--- begin QUOTED TEXT ---

Rule #1: write commit comments before coding
Rule #2: write what the software should be supposed to do, not what you did

Long version

Dan North changed my life

You should read his epic post Introducing BDD. I don’t want to belittle his message when I say that Behavior Driven Development (which has been a real revolution in the IT industry) began with the simple attempt to replace the word “test” with the word “should“.

After having being introduced to BDD (and the fantastic Clean Code‘s chapter about methods’ names) I started taking a lot of care of the words I was using in comments, commits, test names and classes/variables/methods’ names.

Since I was used to write tests with names like

When_foo_happens_Method_bar_should_do_this()

I started thinking that I could use the same criteria for my commits’ comments as well.

Tell me what the software does (not what you did)

When I checkout a commit, I’m interested in what I will find.

I’m aware that someone worked on the code, in order to make the software able to perform some features (and I’m very grateful to the authors), but, ehm…, I’m not really that interested in what they did: instead, I’m really interested in what the software does in that specific snapshot.

I want an answer to the question

What is the project behavior, in this snapshot?

rather than an answer to the question

What did the programmers, in order to produce this snapshot?

Hence, comments like

Fixed Gitk and Git Gui [spdr870]

(I took a random commit’s comment from (the fantastic) GitExtensions project)

is of much less significance of something like

When the history is over 10k commits, it does not crash trying to display it with Gitk

Welcome back

After 1 week of holidays, my colleague came back. I needed to update her with all the changes we made to the code base.

--- end QUOTED TEXT ---

GIVEN TASK A
In the text on commit comments, which word did Behavior Driven Development begin by trying to put in place of "test"?
GIVEN TASK B
Write out the part of the text on commit comments that begins at the words "Dan North changed" and stops after "comments as well.".
GIVEN TASK C
Decide whether each statement below agrees with the text on commit comments, answering yes or no and quoting the words of the text that settle it: (i) The comment about fixing Gitk and Git Gui came from the GitExtensions project. (ii) When checking out a commit, the writer mainly wants to know what the programmers did. (iii) The colleague returned after two weeks of holidays.

--- begin RAW DATA ---

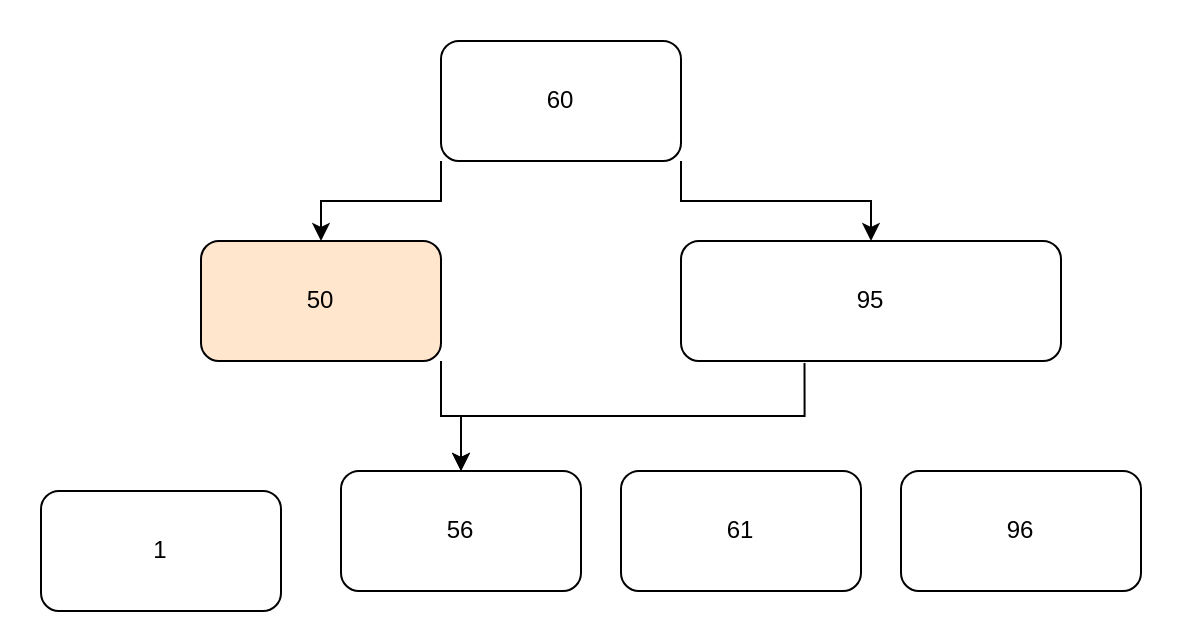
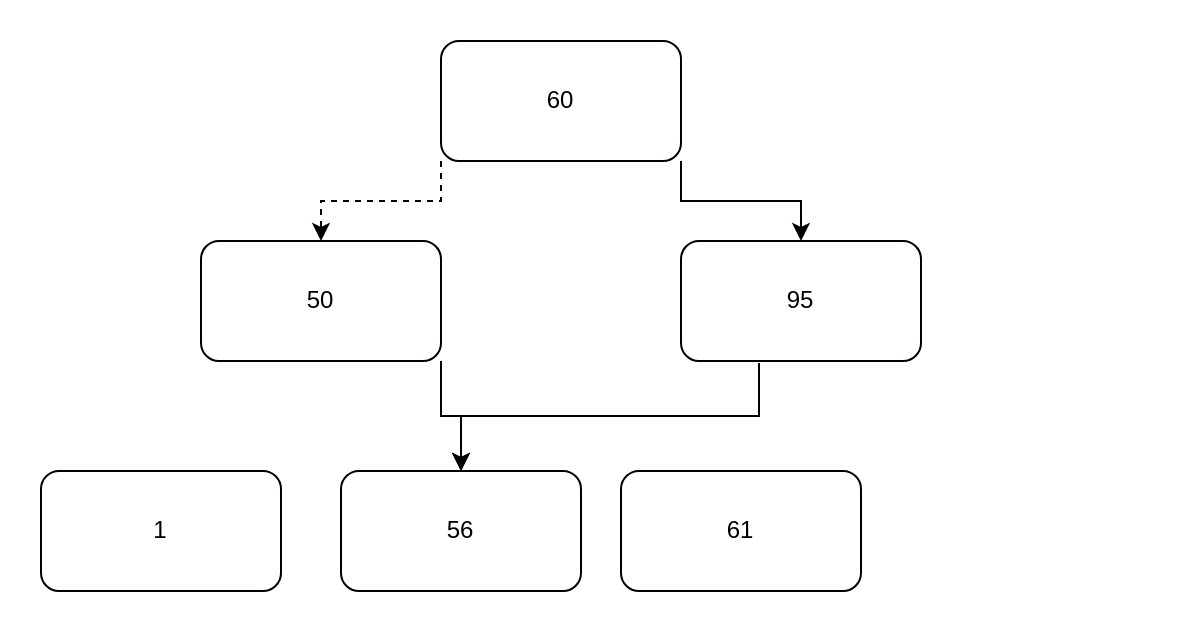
  <mxCell id="0" />
  <mxCell id="1" parent="0" />
- <mxCell id="2" value="96" style="rounded=1;whiteSpace=wrap;html=1;" vertex="1" parent="1"><mxGeometry x="450" y="235" width="120" height="60" as="geometry" /></mxCell>
  <mxCell id="3" value="61" style="rounded=1;whiteSpace=wrap;html=1;" vertex="1" parent="1"><mxGeometry x="310" y="235" width="120" height="60" as="geometry" /></mxCell>
  <mxCell id="4" value="56" style="rounded=1;whiteSpace=wrap;html=1;" vertex="1" parent="1"><mxGeometry x="170" y="235" width="120" height="60" as="geometry" /></mxCell>
- <mxCell id="5" value="1" style="rounded=1;whiteSpace=wrap;html=1;" vertex="1" parent="1"><mxGeometry x="20" y="245" width="120" height="60" as="geometry" /></mxCell>
+ <mxCell id="5" value="1" style="rounded=1;whiteSpace=wrap;html=1;" vertex="1" parent="1"><mxGeometry x="20" y="235" width="120" height="60" as="geometry" /></mxCell>
  <mxCell id="6" style="edgeStyle=orthogonalEdgeStyle;rounded=0;orthogonalLoop=1;jettySize=auto;html=1;exitX=0.325;exitY=1.016;exitDx=0;exitDy=0;exitPerimeter=0;" edge="1" parent="1" source="7" target="4"><mxGeometry relative="1" as="geometry" /></mxCell>
- <mxCell id="7" value="95" style="rounded=1;whiteSpace=wrap;html=1;" vertex="1" parent="1"><mxGeometry x="340" y="120" width="190" height="60" as="geometry" /></mxCell>
+ <mxCell id="7" value="95" style="rounded=1;whiteSpace=wrap;html=1;" vertex="1" parent="1"><mxGeometry x="340" y="120" width="120" height="60" as="geometry" /></mxCell>
  <mxCell id="8" style="edgeStyle=orthogonalEdgeStyle;rounded=0;orthogonalLoop=1;jettySize=auto;html=1;exitX=1;exitY=1;exitDx=0;exitDy=0;" edge="1" parent="1" source="9" target="4"><mxGeometry relative="1" as="geometry" /></mxCell>
- <mxCell id="9" value="50" style="rounded=1;whiteSpace=wrap;html=1;fillColor=#ffe6cc;" vertex="1" parent="1"><mxGeometry x="100" y="120" width="120" height="60" as="geometry" /></mxCell>
- <mxCell id="10" style="edgeStyle=orthogonalEdgeStyle;rounded=0;orthogonalLoop=1;jettySize=auto;html=1;exitX=0;exitY=1;exitDx=0;exitDy=0;" edge="1" parent="1" source="12" target="9"><mxGeometry relative="1" as="geometry" /></mxCell>
+ <mxCell id="9" value="50" style="rounded=1;whiteSpace=wrap;html=1;" vertex="1" parent="1"><mxGeometry x="100" y="120" width="120" height="60" as="geometry" /></mxCell>
+ <mxCell id="10" style="edgeStyle=orthogonalEdgeStyle;rounded=0;orthogonalLoop=1;jettySize=auto;html=1;exitX=0;exitY=1;exitDx=0;exitDy=0;dashed=1;" edge="1" parent="1" source="12" target="9"><mxGeometry relative="1" as="geometry" /></mxCell>
  <mxCell id="11" style="edgeStyle=orthogonalEdgeStyle;rounded=0;orthogonalLoop=1;jettySize=auto;html=1;exitX=1;exitY=1;exitDx=0;exitDy=0;" edge="1" parent="1" source="12" target="7"><mxGeometry relative="1" as="geometry" /></mxCell>
  <mxCell id="12" value="60" style="rounded=1;whiteSpace=wrap;html=1;" vertex="1" parent="1"><mxGeometry x="220" y="20" width="120" height="60" as="geometry" /></mxCell>
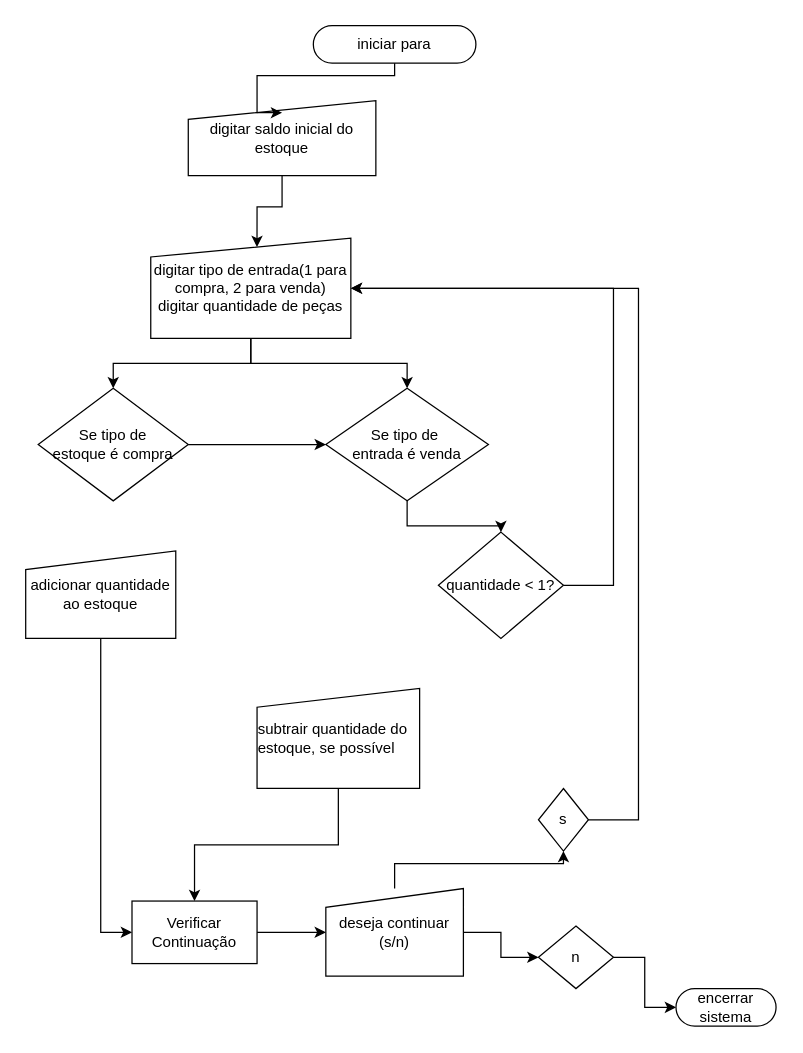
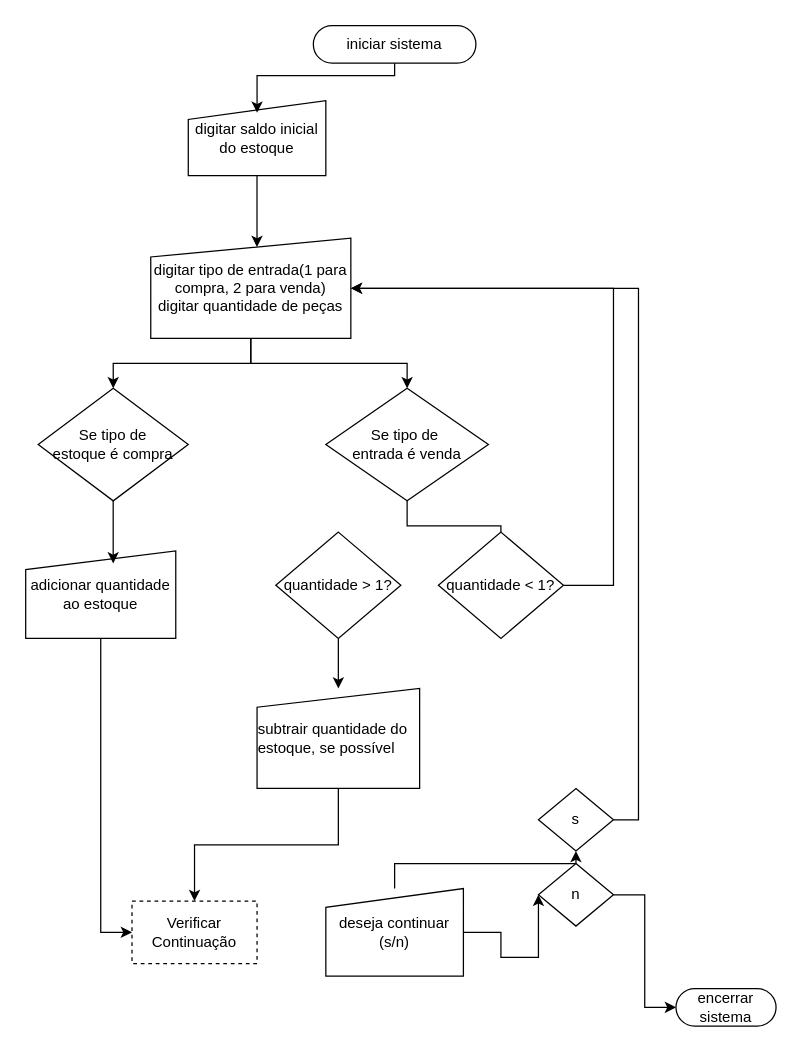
  <mxCell id="0" />
  <mxCell id="1" parent="0" />
- <mxCell id="2" value="digitar saldo inicial do estoque" style="shape=manualInput;whiteSpace=wrap;html=1;dashed=0;size=15;" vertex="1" parent="1"><mxGeometry x="150" y="80" width="150" height="60" as="geometry" /></mxCell>
- <mxCell id="3" value="iniciar para" style="html=1;dashed=0;whiteSpace=wrap;shape=mxgraph.dfd.start" vertex="1" parent="1"><mxGeometry x="250" y="20" width="130" height="30" as="geometry" /></mxCell>
+ <mxCell id="2" value="digitar saldo inicial do estoque" style="shape=manualInput;whiteSpace=wrap;html=1;dashed=0;size=15;" vertex="1" parent="1"><mxGeometry x="150" y="80" width="110" height="60" as="geometry" /></mxCell>
+ <mxCell id="3" value="iniciar sistema" style="html=1;dashed=0;whiteSpace=wrap;shape=mxgraph.dfd.start" vertex="1" parent="1"><mxGeometry x="250" y="20" width="130" height="30" as="geometry" /></mxCell>
  <mxCell id="4" style="edgeStyle=orthogonalEdgeStyle;rounded=0;orthogonalLoop=1;jettySize=auto;html=1;entryX=0.5;entryY=0.16;entryDx=0;entryDy=0;entryPerimeter=0;" edge="1" parent="1" source="3" target="2"><mxGeometry relative="1" as="geometry"><Array as="points"><mxPoint x="315" y="60" /><mxPoint x="205" y="60" /></Array></mxGeometry></mxCell>
  <mxCell id="5" style="edgeStyle=orthogonalEdgeStyle;rounded=0;orthogonalLoop=1;jettySize=auto;html=1;entryX=0.5;entryY=0;entryDx=0;entryDy=0;" edge="1" parent="1" source="7" target="9"><mxGeometry relative="1" as="geometry" /></mxCell>
  <mxCell id="6" style="edgeStyle=orthogonalEdgeStyle;rounded=0;orthogonalLoop=1;jettySize=auto;html=1;" edge="1" parent="1" source="7" target="11"><mxGeometry relative="1" as="geometry" /></mxCell>
  <mxCell id="7" value="digitar tipo de entrada(1 para compra, 2 para venda)&lt;br&gt;digitar quantidade de peças" style="shape=manualInput;whiteSpace=wrap;html=1;dashed=0;size=15;" vertex="1" parent="1"><mxGeometry x="120" y="190" width="160" height="80" as="geometry" /></mxCell>
  <mxCell id="8" style="edgeStyle=orthogonalEdgeStyle;rounded=0;orthogonalLoop=1;jettySize=auto;html=1;entryX=0.531;entryY=0.088;entryDx=0;entryDy=0;entryPerimeter=0;" edge="1" parent="1" source="2" target="7"><mxGeometry relative="1" as="geometry" /></mxCell>
  <mxCell id="9" value="Se tipo de &lt;br&gt;estoque é compra" style="shape=rhombus;html=1;dashed=0;whiteSpace=wrap;perimeter=rhombusPerimeter;" vertex="1" parent="1"><mxGeometry x="30" y="310" width="120" height="90" as="geometry" /></mxCell>
- <mxCell id="10" style="edgeStyle=orthogonalEdgeStyle;rounded=0;orthogonalLoop=1;jettySize=auto;html=1;entryX=0.5;entryY=0;entryDx=0;entryDy=0;" edge="1" parent="1" source="11" target="17"><mxGeometry relative="1" as="geometry" /></mxCell>
+ <mxCell id="10" style="edgeStyle=orthogonalEdgeStyle;rounded=0;orthogonalLoop=1;jettySize=auto;html=1;entryX=0.5;entryY=0;entryDx=0;entryDy=0;endArrow=none;" edge="1" parent="1" source="11" target="17"><mxGeometry relative="1" as="geometry" /></mxCell>
  <mxCell id="11" value="Se tipo de&amp;nbsp;&lt;br&gt;entrada é venda" style="shape=rhombus;html=1;dashed=0;whiteSpace=wrap;perimeter=rhombusPerimeter;" vertex="1" parent="1"><mxGeometry x="260" y="310" width="130" height="90" as="geometry" /></mxCell>
  <mxCell id="12" style="edgeStyle=orthogonalEdgeStyle;rounded=0;orthogonalLoop=1;jettySize=auto;html=1;entryX=0;entryY=0.5;entryDx=0;entryDy=0;" edge="1" parent="1" source="13" target="25"><mxGeometry relative="1" as="geometry" /></mxCell>
  <mxCell id="13" value="adicionar&amp;nbsp;quantidade ao estoque" style="shape=manualInput;whiteSpace=wrap;html=1;dashed=0;size=15;" vertex="1" parent="1"><mxGeometry x="20" y="440" width="120" height="70" as="geometry" /></mxCell>
  <mxCell id="14" style="edgeStyle=orthogonalEdgeStyle;rounded=0;orthogonalLoop=1;jettySize=auto;html=1;entryX=0.5;entryY=0;entryDx=0;entryDy=0;" edge="1" parent="1" source="15" target="25"><mxGeometry relative="1" as="geometry" /></mxCell>
  <mxCell id="15" value="&lt;div style=&quot;text-align: left;&quot;&gt;&lt;span style=&quot;background-color: initial;&quot;&gt;subtrair quantidade do estoque, se possível&lt;/span&gt;&lt;/div&gt;" style="shape=manualInput;whiteSpace=wrap;html=1;dashed=0;size=15;" vertex="1" parent="1"><mxGeometry x="205" y="550" width="130" height="80" as="geometry" /></mxCell>
  <mxCell id="16" style="edgeStyle=orthogonalEdgeStyle;rounded=0;orthogonalLoop=1;jettySize=auto;html=1;entryX=1;entryY=0.5;entryDx=0;entryDy=0;" edge="1" parent="1" source="17" target="7"><mxGeometry relative="1" as="geometry"><Array as="points"><mxPoint x="490" y="468" /><mxPoint x="490" y="230" /></Array></mxGeometry></mxCell>
  <mxCell id="17" value="quantidade &amp;lt; 1?" style="shape=rhombus;html=1;dashed=0;whiteSpace=wrap;perimeter=rhombusPerimeter;" vertex="1" parent="1"><mxGeometry x="350" y="425" width="100" height="85" as="geometry" /></mxCell>
- <mxCell id="20" style="edgeStyle=orthogonalEdgeStyle;rounded=0;orthogonalLoop=1;jettySize=auto;html=1;" edge="1" parent="1" source="9" target="11"><mxGeometry relative="1" as="geometry" /></mxCell>
+ <mxCell id="18" style="edgeStyle=orthogonalEdgeStyle;rounded=0;orthogonalLoop=1;jettySize=auto;html=1;entryX=0.5;entryY=0;entryDx=0;entryDy=0;" edge="1" parent="1" source="19" target="15"><mxGeometry relative="1" as="geometry" /></mxCell>
+ <mxCell id="19" value="quantidade &amp;gt; 1?" style="shape=rhombus;html=1;dashed=0;whiteSpace=wrap;perimeter=rhombusPerimeter;" vertex="1" parent="1"><mxGeometry x="220" y="425" width="100" height="85" as="geometry" /></mxCell>
+ <mxCell id="20" style="edgeStyle=orthogonalEdgeStyle;rounded=0;orthogonalLoop=1;jettySize=auto;html=1;entryX=0.583;entryY=0.143;entryDx=0;entryDy=0;entryPerimeter=0;" edge="1" parent="1" source="9" target="13"><mxGeometry relative="1" as="geometry" /></mxCell>
  <mxCell id="21" style="edgeStyle=orthogonalEdgeStyle;rounded=0;orthogonalLoop=1;jettySize=auto;html=1;entryX=0;entryY=0.5;entryDx=0;entryDy=0;" edge="1" parent="1" source="23" target="26"><mxGeometry relative="1" as="geometry"><Array as="points"><mxPoint x="400" y="745" /><mxPoint x="400" y="765" /></Array></mxGeometry></mxCell>
  <mxCell id="22" style="edgeStyle=orthogonalEdgeStyle;rounded=0;orthogonalLoop=1;jettySize=auto;html=1;entryX=0.5;entryY=1;entryDx=0;entryDy=0;" edge="1" parent="1" source="23" target="28"><mxGeometry relative="1" as="geometry"><Array as="points"><mxPoint x="400" y="690" /><mxPoint x="480" y="690" /></Array></mxGeometry></mxCell>
  <mxCell id="23" value="deseja continuar (s/n)" style="shape=manualInput;whiteSpace=wrap;html=1;dashed=0;size=15;" vertex="1" parent="1"><mxGeometry x="260" y="710" width="110" height="70" as="geometry" /></mxCell>
- <mxCell id="24" style="edgeStyle=orthogonalEdgeStyle;rounded=0;orthogonalLoop=1;jettySize=auto;html=1;entryX=0;entryY=0.5;entryDx=0;entryDy=0;" edge="1" parent="1" source="25" target="23"><mxGeometry relative="1" as="geometry" /></mxCell>
- <mxCell id="25" value="Verificar Continuação" style="html=1;dashed=0;whiteSpace=wrap;" vertex="1" parent="1"><mxGeometry x="105" y="720" width="100" height="50" as="geometry" /></mxCell>
- <mxCell id="26" value="n" style="shape=rhombus;html=1;dashed=0;whiteSpace=wrap;perimeter=rhombusPerimeter;" vertex="1" parent="1"><mxGeometry x="430" y="740" width="60" height="50" as="geometry" /></mxCell>
+ <mxCell id="25" value="Verificar Continuação" style="html=1;dashed=1;whiteSpace=wrap;" vertex="1" parent="1"><mxGeometry x="105" y="720" width="100" height="50" as="geometry" /></mxCell>
+ <mxCell id="26" value="n" style="shape=rhombus;html=1;dashed=0;whiteSpace=wrap;perimeter=rhombusPerimeter;" vertex="1" parent="1"><mxGeometry x="430" y="690" width="60" height="50" as="geometry" /></mxCell>
  <mxCell id="27" style="edgeStyle=orthogonalEdgeStyle;rounded=0;orthogonalLoop=1;jettySize=auto;html=1;entryX=1;entryY=0.5;entryDx=0;entryDy=0;" edge="1" parent="1" source="28" target="7"><mxGeometry relative="1" as="geometry"><Array as="points"><mxPoint x="510" y="655" /><mxPoint x="510" y="230" /></Array></mxGeometry></mxCell>
- <mxCell id="28" value="s" style="shape=rhombus;html=1;dashed=0;whiteSpace=wrap;perimeter=rhombusPerimeter;" vertex="1" parent="1"><mxGeometry x="430" y="630" width="40" height="50" as="geometry" /></mxCell>
+ <mxCell id="28" value="s" style="shape=rhombus;html=1;dashed=0;whiteSpace=wrap;perimeter=rhombusPerimeter;" vertex="1" parent="1"><mxGeometry x="430" y="630" width="60" height="50" as="geometry" /></mxCell>
  <mxCell id="29" value="encerrar sistema" style="html=1;dashed=0;whiteSpace=wrap;shape=mxgraph.dfd.start" vertex="1" parent="1"><mxGeometry x="540" y="790" width="80" height="30" as="geometry" /></mxCell>
  <mxCell id="30" style="edgeStyle=orthogonalEdgeStyle;rounded=0;orthogonalLoop=1;jettySize=auto;html=1;entryX=0;entryY=0.5;entryDx=0;entryDy=0;entryPerimeter=0;" edge="1" parent="1" source="26" target="29"><mxGeometry relative="1" as="geometry" /></mxCell>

--- end RAW DATA ---

CORRECT RESPONSE A
"should"

CORRECT RESPONSE B
Dan North changed my life

You should read his epic post Introducing BDD. I don’t want to belittle his message when I say that Behavior Driven Development (which has been a real revolution in the IT industry) began with the simple attempt to replace the word “test” with the word “should“.

After having being introduced to BDD (and the fantastic Clean Code‘s chapter about methods’ names) I started taking a lot of care of the words I was using in comments, commits, test names and classes/variables/methods’ names.

Since I was used to write tests with names like

When_foo_happens_Method_bar_should_do_this()

I started thinking that I could use the same criteria for my commits’ comments as well.

CORRECT RESPONSE C
(i) Yes: "I took a random commit’s comment from (the fantastic) GitExtensions project"
(ii) No: "I’m not really that interested in what they did: instead, I’m really interested in what the software does in that specific snapshot."
(iii) No: "After 1 week of holidays, my colleague came back."